(Collected data)
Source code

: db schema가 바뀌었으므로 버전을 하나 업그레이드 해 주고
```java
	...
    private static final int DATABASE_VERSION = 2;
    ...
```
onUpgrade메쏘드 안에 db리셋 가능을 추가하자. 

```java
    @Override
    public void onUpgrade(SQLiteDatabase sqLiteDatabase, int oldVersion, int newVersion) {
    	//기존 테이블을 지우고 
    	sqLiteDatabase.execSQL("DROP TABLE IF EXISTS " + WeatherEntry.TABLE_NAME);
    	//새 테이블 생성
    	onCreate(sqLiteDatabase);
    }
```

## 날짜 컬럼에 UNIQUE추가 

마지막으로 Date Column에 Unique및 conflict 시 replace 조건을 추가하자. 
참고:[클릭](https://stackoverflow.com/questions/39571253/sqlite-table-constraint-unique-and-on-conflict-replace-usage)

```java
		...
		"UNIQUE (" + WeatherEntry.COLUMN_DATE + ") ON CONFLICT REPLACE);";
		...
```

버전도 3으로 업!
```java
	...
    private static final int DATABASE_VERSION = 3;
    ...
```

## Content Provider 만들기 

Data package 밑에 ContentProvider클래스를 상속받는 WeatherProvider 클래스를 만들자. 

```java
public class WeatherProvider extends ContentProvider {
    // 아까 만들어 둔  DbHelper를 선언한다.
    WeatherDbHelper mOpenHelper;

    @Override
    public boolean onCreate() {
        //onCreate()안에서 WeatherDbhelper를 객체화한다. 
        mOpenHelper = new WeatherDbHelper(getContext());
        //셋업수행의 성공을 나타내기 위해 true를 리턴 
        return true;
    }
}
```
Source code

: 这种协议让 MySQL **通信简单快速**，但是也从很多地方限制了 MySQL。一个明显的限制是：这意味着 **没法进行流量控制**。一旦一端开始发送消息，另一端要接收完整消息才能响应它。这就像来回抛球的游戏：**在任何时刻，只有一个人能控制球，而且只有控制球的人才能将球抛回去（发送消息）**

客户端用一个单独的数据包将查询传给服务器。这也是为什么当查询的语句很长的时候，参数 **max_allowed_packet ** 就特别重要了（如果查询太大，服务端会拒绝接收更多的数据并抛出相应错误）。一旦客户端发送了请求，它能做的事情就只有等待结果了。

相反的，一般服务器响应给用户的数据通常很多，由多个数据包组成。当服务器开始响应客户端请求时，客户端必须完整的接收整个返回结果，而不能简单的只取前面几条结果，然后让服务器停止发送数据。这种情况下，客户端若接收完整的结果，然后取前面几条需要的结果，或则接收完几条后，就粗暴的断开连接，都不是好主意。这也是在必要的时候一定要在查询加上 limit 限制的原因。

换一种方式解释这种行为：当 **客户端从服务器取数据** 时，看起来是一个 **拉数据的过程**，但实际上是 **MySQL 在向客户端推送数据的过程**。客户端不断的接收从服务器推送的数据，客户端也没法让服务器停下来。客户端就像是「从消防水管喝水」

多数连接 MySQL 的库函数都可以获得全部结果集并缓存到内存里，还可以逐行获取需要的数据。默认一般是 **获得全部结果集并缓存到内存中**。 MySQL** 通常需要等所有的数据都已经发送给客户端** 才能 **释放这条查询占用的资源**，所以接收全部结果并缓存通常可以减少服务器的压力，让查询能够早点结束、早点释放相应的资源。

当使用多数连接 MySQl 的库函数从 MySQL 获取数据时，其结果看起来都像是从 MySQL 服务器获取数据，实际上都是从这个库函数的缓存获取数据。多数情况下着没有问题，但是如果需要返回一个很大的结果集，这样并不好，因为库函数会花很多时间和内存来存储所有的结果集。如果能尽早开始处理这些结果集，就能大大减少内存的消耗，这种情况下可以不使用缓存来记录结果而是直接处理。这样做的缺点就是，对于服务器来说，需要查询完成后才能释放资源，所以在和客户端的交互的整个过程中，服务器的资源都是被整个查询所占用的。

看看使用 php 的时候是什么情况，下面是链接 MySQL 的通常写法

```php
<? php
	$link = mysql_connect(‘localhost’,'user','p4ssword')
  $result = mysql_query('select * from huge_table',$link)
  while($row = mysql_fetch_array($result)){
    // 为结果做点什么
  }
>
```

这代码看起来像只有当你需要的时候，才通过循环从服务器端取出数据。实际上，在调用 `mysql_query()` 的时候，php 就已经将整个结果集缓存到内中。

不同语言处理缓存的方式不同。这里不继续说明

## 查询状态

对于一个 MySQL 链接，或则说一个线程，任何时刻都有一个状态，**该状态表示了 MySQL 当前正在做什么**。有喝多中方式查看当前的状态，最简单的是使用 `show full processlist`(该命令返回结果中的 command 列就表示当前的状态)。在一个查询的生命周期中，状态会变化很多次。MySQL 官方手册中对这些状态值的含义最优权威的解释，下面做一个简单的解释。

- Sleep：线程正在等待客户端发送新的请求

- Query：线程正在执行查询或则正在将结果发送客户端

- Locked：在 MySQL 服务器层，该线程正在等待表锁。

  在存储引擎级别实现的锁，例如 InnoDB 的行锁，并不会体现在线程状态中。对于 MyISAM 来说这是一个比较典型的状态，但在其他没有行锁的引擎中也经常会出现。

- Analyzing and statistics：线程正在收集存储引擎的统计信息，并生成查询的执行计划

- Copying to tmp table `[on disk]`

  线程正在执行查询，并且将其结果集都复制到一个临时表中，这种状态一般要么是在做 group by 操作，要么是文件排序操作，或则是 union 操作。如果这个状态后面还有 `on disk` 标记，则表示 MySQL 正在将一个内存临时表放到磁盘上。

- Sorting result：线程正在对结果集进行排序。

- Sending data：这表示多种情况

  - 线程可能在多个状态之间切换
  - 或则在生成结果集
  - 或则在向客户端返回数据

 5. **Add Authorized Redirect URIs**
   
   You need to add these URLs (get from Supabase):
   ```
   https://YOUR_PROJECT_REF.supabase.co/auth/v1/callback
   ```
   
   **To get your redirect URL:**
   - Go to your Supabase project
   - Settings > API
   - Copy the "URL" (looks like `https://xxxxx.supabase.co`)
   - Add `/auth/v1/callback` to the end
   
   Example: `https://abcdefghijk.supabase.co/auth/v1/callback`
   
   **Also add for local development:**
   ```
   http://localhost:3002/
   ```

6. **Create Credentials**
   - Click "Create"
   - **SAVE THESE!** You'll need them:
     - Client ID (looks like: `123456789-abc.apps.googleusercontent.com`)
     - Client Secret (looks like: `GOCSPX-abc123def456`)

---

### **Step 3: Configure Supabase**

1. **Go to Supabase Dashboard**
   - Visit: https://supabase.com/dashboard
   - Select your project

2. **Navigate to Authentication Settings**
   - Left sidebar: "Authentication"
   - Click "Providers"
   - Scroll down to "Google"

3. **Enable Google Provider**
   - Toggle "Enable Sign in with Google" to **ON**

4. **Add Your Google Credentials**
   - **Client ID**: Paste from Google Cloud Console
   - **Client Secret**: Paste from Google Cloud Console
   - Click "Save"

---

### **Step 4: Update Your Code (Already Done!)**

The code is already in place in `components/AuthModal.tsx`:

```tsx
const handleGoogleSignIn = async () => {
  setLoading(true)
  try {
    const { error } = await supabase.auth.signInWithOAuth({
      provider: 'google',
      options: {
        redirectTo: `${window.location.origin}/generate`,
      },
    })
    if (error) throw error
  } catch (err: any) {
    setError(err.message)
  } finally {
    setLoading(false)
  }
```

▸ INSTRUCTIONS FOR THE TASK
The word "Enable" appears in some lines above. Return every one of those lines.

▸ EXERCISE RESULT
3. **Enable Google Provider**
   - Toggle "Enable Sign in with Google" to **ON**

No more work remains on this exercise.